Her research focuses on the politics of taxation and informal institutions, with a particular focus on informal taxation and revenue generation and the relationship between formal and informal institutions. Her work aims to understand local institutions of financing public goods and the impacts that these institutions have for development, the state, and statebuilding processes. In addition to her work on informal taxation and revenue generation, Vanessa has ongoing research projects related to armed group taxation, formalisation processes, the role of zakat in non-state social welfare provision, and the role of traditional authorities in local governance.
Vanessa completed a PhD in Political Science at the University of Toronto and has mixed methods, qualitative, and experimental research experience in Sierra Leone, Somalia, the DRC, Ghana, and Pakistan.
Dr Valesca Lima is an Assistant Professor of Political Science at the School of Law and Government in Dublin City University. She researches policymaking and governance with three main areas of interest: citizen participation, housing policy and social mobilization. Her examined recent housing mobilization for housing justice in Ireland and Portugal was funded by the Irish Research Council. Her work focused on citizen inclusion at the sub-national levels, especially in contexts where participatory democracy was being implemented. This work led to the publication of the book 'Participatory Democracy and Crisis' with Palgrave and several other articles.

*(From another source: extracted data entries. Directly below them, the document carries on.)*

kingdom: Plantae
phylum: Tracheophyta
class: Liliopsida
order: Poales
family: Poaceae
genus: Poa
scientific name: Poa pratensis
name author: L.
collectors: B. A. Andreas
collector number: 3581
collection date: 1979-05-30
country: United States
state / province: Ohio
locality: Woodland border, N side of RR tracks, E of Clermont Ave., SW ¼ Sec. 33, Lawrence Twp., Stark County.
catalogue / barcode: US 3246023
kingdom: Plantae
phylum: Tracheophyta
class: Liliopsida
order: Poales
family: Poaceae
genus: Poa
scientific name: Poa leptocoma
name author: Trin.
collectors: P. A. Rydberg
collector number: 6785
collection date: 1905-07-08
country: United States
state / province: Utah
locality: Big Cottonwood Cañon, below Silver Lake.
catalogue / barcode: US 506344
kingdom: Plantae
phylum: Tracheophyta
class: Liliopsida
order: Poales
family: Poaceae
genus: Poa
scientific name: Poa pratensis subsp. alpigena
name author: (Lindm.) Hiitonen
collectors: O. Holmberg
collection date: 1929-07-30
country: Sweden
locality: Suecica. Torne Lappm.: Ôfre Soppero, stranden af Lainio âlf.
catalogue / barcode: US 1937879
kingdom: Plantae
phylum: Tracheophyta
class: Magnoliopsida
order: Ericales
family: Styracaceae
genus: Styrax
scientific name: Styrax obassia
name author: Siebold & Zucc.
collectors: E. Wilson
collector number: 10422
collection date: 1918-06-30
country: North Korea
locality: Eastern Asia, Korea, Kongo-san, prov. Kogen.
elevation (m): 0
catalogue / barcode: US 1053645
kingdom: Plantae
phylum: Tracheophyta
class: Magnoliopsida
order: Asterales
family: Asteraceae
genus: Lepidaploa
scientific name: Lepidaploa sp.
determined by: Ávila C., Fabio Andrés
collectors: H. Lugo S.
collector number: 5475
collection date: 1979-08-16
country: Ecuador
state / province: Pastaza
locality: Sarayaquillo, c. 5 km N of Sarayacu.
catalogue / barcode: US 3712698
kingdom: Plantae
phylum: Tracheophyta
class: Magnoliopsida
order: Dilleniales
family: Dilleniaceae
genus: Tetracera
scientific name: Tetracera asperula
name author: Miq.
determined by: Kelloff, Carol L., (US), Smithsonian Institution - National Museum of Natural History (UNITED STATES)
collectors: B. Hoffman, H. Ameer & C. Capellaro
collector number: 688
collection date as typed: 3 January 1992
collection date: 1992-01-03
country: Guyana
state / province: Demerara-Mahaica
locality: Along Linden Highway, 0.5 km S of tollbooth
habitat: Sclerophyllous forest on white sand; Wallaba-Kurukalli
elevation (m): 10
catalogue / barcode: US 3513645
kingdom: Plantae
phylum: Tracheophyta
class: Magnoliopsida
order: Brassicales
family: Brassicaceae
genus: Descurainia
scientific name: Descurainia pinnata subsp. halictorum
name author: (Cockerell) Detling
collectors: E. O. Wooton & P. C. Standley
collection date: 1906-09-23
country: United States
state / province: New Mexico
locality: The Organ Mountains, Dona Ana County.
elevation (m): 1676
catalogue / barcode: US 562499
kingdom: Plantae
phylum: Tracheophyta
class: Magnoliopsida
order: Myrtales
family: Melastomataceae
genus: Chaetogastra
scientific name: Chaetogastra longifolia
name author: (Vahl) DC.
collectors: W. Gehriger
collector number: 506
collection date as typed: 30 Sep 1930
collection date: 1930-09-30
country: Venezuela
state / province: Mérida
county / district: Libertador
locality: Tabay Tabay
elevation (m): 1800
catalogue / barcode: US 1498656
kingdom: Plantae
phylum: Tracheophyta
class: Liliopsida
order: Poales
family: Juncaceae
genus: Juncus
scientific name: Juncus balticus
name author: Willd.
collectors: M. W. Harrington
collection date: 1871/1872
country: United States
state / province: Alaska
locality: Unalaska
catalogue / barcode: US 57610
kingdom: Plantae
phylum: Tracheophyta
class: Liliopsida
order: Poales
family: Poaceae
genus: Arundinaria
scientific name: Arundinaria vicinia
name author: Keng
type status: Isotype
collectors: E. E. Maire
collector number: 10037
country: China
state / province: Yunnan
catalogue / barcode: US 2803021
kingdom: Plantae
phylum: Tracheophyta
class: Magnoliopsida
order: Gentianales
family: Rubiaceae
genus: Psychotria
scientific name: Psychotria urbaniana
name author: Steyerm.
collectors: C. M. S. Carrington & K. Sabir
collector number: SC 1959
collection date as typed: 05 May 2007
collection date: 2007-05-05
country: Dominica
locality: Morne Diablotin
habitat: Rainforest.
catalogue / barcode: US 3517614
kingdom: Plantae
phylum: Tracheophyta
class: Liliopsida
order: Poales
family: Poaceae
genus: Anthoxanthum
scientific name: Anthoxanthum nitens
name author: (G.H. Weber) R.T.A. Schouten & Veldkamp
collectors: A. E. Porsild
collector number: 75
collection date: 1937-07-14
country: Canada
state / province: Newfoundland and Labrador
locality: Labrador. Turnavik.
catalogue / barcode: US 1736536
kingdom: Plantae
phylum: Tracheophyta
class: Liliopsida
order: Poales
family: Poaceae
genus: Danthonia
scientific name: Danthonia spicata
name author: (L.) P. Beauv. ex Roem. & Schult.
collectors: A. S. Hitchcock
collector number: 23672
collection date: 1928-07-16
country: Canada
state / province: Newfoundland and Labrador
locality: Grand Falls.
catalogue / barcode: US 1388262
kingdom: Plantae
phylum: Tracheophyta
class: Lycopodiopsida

Her co-edited volume, 'The Consequences of Brazilian Social Movements in Historical Perspectives' examines the political outcome of social movements and explores the various consequences of social protest, published with Routledge. She has also worked on the interconnections between the political participation of vulnerable groups and has an ongoing interest in democratic innovations in Ireland, Latin America, the EU and beyond.
She’s currently co-editor of the International Review of Public Policy (IRPP), the open-access journal of the International Public Policy Association (IPPA), the co-convenor of the PSAI's Participatory and Deliberative Democracy Specialist Group and co-director of the Women in Research Ireland, a charity focused on elevating the voice of minorities in academia.